### Material provided
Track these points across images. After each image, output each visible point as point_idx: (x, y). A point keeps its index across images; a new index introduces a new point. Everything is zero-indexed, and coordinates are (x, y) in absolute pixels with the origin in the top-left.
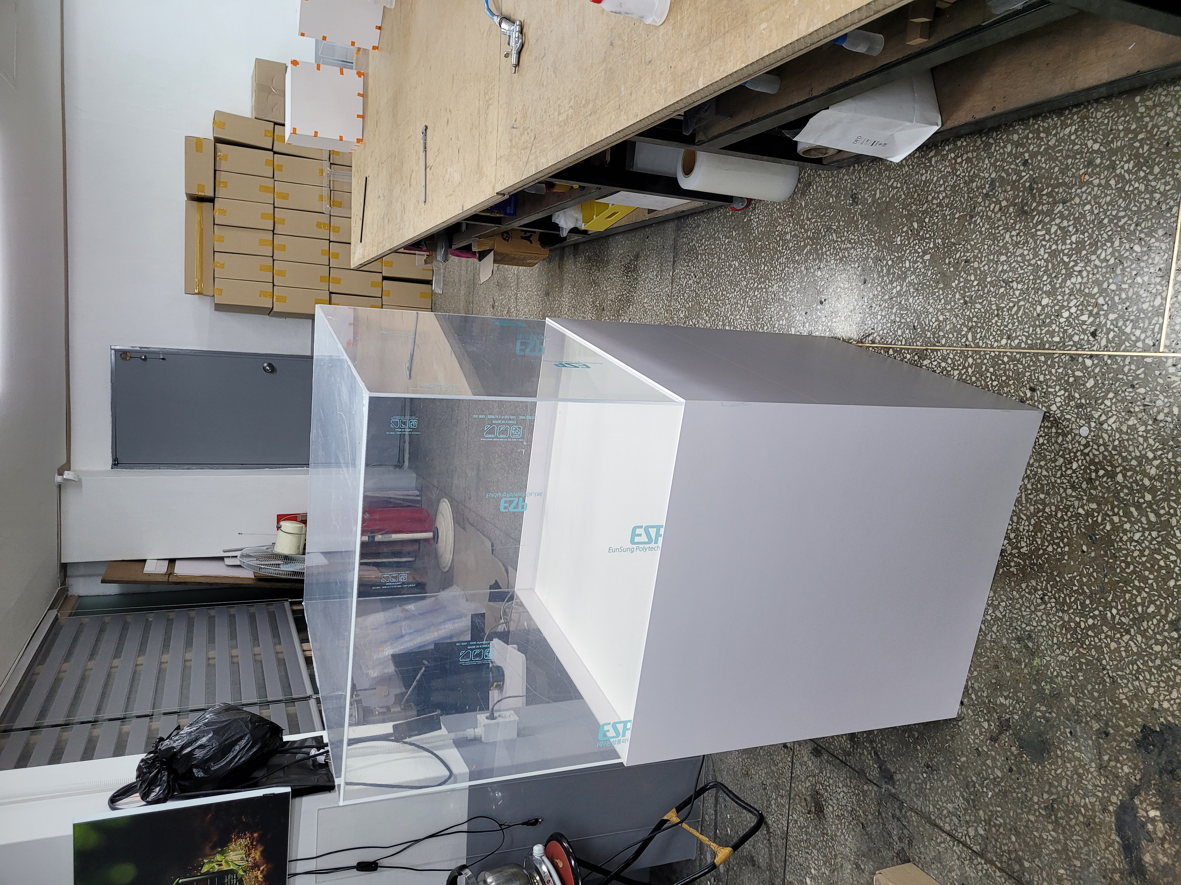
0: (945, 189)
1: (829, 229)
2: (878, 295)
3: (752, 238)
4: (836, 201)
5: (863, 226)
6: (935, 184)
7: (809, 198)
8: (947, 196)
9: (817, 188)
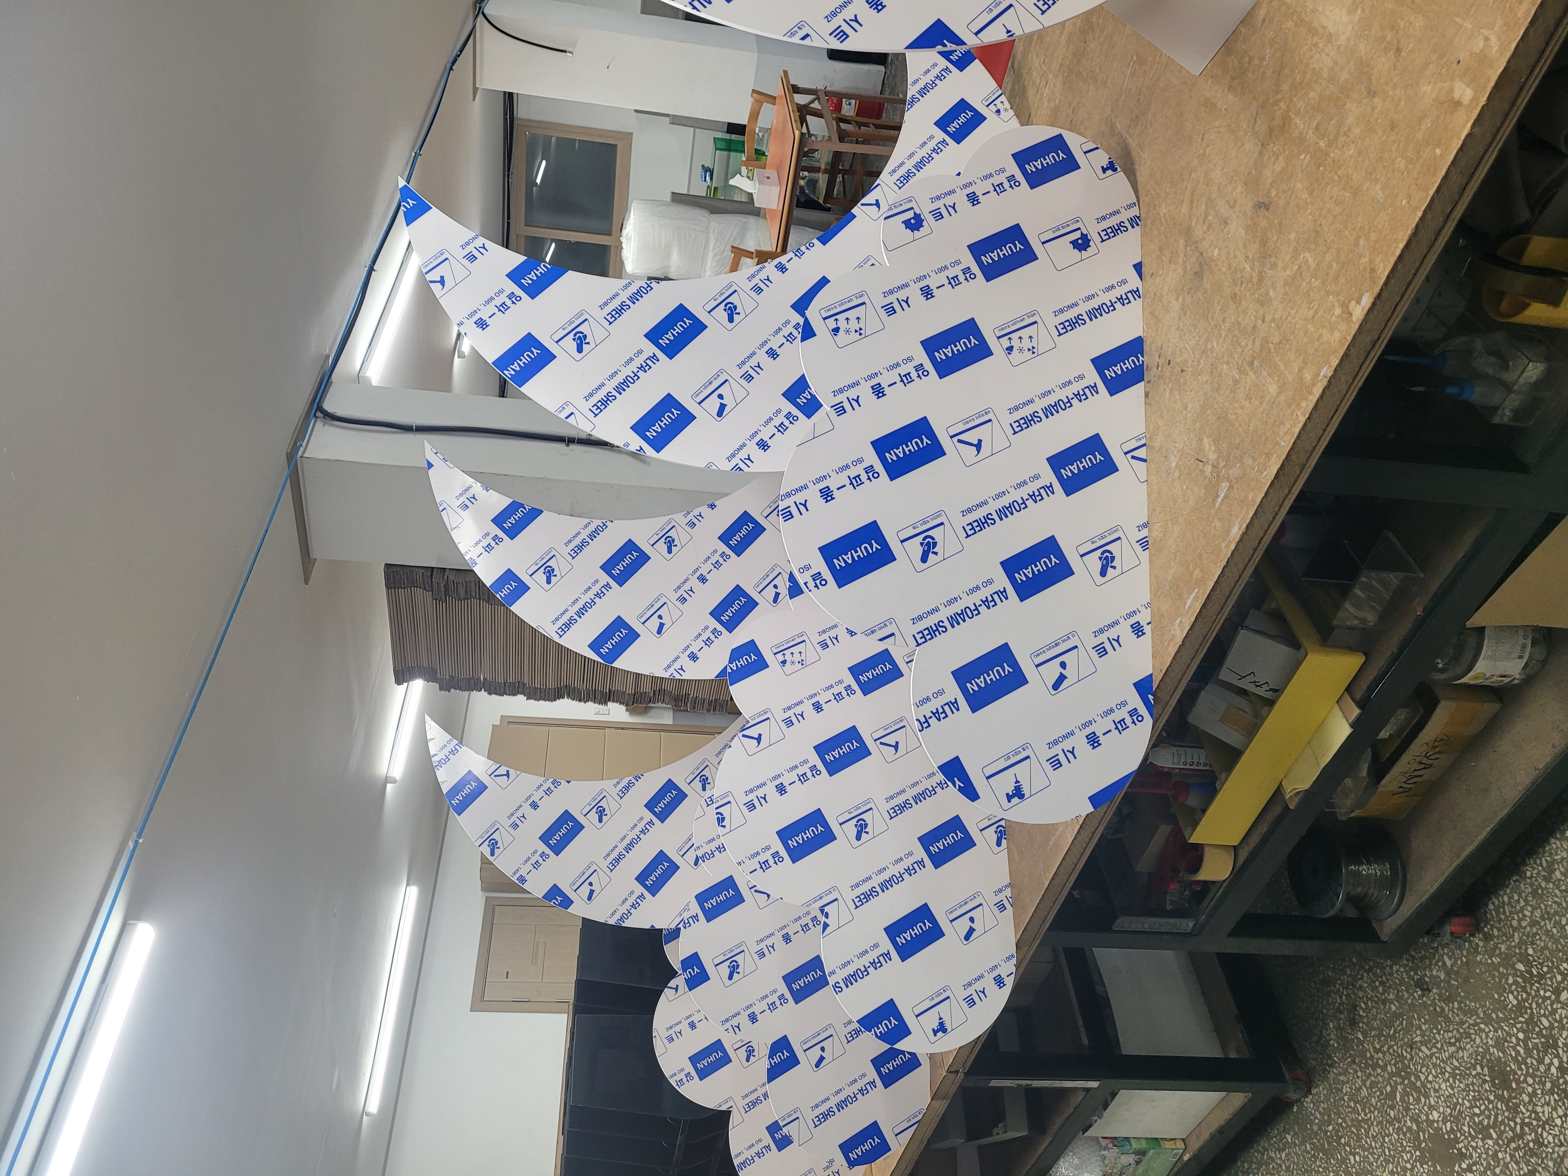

### What you should do
Edit all of the material above, replacing "top-left" with "upper-left" and keeping everything else unchanged. Leave the pictures out of your answer.

### Solved problem
Track these points across images. After each image, output each visible point as point_idx: (x, y). A point keeps its index across images; a new index introduces a new point. Everything is zero-indexed, and coordinates are (x, y) in absolute pixels with the origin in the upper-left.
0: (945, 189)
1: (829, 229)
2: (878, 295)
3: (752, 238)
4: (836, 201)
5: (863, 226)
6: (935, 184)
7: (809, 198)
8: (947, 196)
9: (817, 188)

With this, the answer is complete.